■ What you need to do ■
Would you set down each line of the data below exactly?

■ Multi-frame change data ■
=== Begin Enclosure ===
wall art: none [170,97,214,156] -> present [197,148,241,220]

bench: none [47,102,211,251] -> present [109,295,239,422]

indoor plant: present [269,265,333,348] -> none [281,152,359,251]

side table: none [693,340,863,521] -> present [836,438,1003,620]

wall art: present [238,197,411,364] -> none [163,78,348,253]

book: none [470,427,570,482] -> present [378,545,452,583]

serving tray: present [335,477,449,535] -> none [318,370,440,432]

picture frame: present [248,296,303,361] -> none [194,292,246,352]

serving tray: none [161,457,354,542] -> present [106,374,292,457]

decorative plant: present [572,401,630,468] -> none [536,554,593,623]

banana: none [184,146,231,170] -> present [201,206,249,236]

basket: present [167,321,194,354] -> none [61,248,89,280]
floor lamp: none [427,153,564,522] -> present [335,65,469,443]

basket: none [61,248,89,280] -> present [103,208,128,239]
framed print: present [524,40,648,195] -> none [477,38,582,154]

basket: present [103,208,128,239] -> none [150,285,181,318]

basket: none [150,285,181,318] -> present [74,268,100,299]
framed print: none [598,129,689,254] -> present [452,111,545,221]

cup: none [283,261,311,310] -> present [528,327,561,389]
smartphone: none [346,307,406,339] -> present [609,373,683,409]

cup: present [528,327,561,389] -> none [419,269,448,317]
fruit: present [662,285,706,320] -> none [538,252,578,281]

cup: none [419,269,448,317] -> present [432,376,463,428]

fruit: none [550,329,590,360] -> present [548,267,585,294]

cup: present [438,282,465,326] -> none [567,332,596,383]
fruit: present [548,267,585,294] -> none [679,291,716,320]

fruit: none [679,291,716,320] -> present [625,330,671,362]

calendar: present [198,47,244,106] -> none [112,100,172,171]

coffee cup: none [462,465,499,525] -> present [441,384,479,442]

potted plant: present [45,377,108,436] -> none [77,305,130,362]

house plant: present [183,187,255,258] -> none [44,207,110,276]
=== End Enclosure ===
■ Written response ■
wall art: none [170,97,214,156] -> present [197,148,241,220]

bench: none [47,102,211,251] -> present [109,295,239,422]

indoor plant: present [269,265,333,348] -> none [281,152,359,251]

side table: none [693,340,863,521] -> present [836,438,1003,620]

wall art: present [238,197,411,364] -> none [163,78,348,253]

book: none [470,427,570,482] -> present [378,545,452,583]

serving tray: present [335,477,449,535] -> none [318,370,440,432]

picture frame: present [248,296,303,361] -> none [194,292,246,352]

serving tray: none [161,457,354,542] -> present [106,374,292,457]

decorative plant: present [572,401,630,468] -> none [536,554,593,623]

banana: none [184,146,231,170] -> present [201,206,249,236]

basket: present [167,321,194,354] -> none [61,248,89,280]
floor lamp: none [427,153,564,522] -> present [335,65,469,443]

basket: none [61,248,89,280] -> present [103,208,128,239]
framed print: present [524,40,648,195] -> none [477,38,582,154]

basket: present [103,208,128,239] -> none [150,285,181,318]

basket: none [150,285,181,318] -> present [74,268,100,299]
framed print: none [598,129,689,254] -> present [452,111,545,221]

cup: none [283,261,311,310] -> present [528,327,561,389]
smartphone: none [346,307,406,339] -> present [609,373,683,409]

cup: present [528,327,561,389] -> none [419,269,448,317]
fruit: present [662,285,706,320] -> none [538,252,578,281]

cup: none [419,269,448,317] -> present [432,376,463,428]

fruit: none [550,329,590,360] -> present [548,267,585,294]

cup: present [438,282,465,326] -> none [567,332,596,383]
fruit: present [548,267,585,294] -> none [679,291,716,320]

fruit: none [679,291,716,320] -> present [625,330,671,362]

calendar: present [198,47,244,106] -> none [112,100,172,171]

coffee cup: none [462,465,499,525] -> present [441,384,479,442]

potted plant: present [45,377,108,436] -> none [77,305,130,362]

house plant: present [183,187,255,258] -> none [44,207,110,276]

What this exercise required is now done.